What this task involves – For each line below that contains the string "elbow", copy that line.
Material provided START
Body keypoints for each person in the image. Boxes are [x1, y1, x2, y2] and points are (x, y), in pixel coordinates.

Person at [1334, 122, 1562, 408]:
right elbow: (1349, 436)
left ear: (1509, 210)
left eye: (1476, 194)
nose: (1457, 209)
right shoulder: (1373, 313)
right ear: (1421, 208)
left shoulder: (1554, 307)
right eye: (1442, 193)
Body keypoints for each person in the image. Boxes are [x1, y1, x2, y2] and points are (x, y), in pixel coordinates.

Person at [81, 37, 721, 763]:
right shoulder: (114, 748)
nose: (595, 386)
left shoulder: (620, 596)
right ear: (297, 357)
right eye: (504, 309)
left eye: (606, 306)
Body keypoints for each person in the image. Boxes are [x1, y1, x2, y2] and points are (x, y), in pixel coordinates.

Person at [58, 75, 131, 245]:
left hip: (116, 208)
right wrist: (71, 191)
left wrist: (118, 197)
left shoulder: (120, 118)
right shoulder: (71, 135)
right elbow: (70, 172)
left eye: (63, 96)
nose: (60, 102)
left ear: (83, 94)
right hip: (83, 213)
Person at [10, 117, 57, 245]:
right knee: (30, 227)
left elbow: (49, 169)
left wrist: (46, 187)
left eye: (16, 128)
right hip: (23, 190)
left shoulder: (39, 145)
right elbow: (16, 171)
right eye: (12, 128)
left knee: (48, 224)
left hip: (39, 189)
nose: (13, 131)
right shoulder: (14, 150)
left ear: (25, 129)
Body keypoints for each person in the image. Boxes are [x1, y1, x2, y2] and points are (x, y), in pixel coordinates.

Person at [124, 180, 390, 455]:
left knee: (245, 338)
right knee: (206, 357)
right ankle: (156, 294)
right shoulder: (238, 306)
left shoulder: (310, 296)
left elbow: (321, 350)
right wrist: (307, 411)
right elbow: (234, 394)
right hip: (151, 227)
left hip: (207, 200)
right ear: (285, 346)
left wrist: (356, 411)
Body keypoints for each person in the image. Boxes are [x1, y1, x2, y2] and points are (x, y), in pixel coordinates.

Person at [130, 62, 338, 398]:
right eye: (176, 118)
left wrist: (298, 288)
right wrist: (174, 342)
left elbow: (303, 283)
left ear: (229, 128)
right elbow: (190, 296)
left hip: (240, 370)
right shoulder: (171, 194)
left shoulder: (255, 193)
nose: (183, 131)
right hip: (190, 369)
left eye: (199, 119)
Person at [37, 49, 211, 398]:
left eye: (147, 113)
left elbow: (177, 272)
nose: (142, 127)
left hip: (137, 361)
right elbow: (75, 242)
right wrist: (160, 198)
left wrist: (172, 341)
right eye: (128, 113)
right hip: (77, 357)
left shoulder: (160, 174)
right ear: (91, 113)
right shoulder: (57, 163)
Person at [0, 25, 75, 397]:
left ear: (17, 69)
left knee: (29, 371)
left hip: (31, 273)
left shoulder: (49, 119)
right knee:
Material provided END
Result below –
right elbow: (1349, 436)
right elbow: (70, 172)
left elbow: (49, 169)
right elbow: (16, 171)
left elbow: (321, 350)
right elbow: (234, 394)
left elbow: (303, 283)
right elbow: (190, 296)
left elbow: (177, 272)
right elbow: (75, 242)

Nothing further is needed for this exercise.